What the task asks:
Scan the entries that follow and give only the number of lines containing "planetaria".

Record extracts:
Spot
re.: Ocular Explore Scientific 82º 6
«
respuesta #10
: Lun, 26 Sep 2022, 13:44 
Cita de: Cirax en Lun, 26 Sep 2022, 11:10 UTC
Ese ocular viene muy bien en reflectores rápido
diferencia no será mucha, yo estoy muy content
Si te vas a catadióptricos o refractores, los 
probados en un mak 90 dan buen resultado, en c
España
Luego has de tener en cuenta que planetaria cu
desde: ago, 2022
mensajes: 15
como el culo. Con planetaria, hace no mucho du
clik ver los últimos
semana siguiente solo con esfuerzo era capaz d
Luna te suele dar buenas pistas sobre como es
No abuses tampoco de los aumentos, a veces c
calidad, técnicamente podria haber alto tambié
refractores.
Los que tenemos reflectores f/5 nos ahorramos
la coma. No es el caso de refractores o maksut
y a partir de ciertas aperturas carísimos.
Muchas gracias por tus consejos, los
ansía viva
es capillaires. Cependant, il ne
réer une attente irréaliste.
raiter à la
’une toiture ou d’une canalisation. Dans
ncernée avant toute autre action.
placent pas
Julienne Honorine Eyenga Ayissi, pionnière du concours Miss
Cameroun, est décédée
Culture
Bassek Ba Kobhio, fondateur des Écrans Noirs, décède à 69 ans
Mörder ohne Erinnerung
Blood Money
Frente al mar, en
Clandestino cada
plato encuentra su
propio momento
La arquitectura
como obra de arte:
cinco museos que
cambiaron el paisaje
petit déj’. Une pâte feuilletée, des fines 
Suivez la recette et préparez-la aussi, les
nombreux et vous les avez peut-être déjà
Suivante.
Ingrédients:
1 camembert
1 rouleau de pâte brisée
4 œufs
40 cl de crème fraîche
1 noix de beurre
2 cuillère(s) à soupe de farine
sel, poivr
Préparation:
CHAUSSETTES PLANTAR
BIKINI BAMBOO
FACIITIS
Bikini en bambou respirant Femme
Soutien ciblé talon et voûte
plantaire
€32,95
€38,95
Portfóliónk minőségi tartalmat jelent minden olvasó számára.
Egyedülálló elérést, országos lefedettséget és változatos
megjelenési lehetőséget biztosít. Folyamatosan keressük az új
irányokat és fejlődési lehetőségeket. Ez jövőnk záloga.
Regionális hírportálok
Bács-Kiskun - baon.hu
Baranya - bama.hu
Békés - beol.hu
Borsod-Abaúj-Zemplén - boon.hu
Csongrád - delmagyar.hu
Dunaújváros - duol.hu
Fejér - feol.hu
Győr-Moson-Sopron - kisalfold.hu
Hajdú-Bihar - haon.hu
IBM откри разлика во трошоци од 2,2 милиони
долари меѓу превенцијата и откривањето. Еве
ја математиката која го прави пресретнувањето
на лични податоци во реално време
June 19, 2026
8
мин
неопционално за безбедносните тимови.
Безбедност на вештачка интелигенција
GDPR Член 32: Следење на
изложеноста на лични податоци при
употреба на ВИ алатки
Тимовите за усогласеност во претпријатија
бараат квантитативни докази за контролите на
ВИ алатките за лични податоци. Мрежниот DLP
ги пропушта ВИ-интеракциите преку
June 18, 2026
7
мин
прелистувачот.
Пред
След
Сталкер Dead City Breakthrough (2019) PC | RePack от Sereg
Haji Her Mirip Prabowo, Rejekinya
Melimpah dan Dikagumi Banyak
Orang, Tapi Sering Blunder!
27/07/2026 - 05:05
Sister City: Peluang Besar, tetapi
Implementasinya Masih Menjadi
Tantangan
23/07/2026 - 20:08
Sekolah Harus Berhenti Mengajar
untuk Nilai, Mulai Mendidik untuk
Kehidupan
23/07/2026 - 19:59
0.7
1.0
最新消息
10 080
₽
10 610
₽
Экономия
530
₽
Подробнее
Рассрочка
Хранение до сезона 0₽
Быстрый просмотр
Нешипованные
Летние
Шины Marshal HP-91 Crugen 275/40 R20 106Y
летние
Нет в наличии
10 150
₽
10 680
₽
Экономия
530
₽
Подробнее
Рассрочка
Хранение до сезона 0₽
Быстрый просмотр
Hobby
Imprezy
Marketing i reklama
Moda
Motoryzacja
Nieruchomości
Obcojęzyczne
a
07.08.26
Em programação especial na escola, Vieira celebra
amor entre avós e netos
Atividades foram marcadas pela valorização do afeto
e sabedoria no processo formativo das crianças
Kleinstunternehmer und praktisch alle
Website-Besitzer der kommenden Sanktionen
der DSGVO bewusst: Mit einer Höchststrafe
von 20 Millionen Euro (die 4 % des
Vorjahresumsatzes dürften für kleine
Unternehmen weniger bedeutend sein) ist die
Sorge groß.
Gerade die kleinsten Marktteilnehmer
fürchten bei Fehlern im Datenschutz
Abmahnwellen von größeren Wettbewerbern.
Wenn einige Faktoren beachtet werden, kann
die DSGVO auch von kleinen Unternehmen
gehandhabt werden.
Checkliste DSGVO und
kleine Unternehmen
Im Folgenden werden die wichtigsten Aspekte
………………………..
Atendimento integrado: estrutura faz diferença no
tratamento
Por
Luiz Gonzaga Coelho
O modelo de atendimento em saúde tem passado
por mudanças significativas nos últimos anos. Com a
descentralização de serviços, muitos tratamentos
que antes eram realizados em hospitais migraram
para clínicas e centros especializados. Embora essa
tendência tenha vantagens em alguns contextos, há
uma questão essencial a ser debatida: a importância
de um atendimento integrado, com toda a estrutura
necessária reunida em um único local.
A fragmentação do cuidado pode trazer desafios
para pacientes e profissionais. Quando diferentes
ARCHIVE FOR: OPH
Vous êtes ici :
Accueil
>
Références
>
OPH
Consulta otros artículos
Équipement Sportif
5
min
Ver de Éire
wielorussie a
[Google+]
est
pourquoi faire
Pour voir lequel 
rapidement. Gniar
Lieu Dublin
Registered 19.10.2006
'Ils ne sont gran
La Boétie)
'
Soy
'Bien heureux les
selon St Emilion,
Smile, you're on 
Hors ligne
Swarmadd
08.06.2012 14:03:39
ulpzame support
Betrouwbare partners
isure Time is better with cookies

Expected answer:
2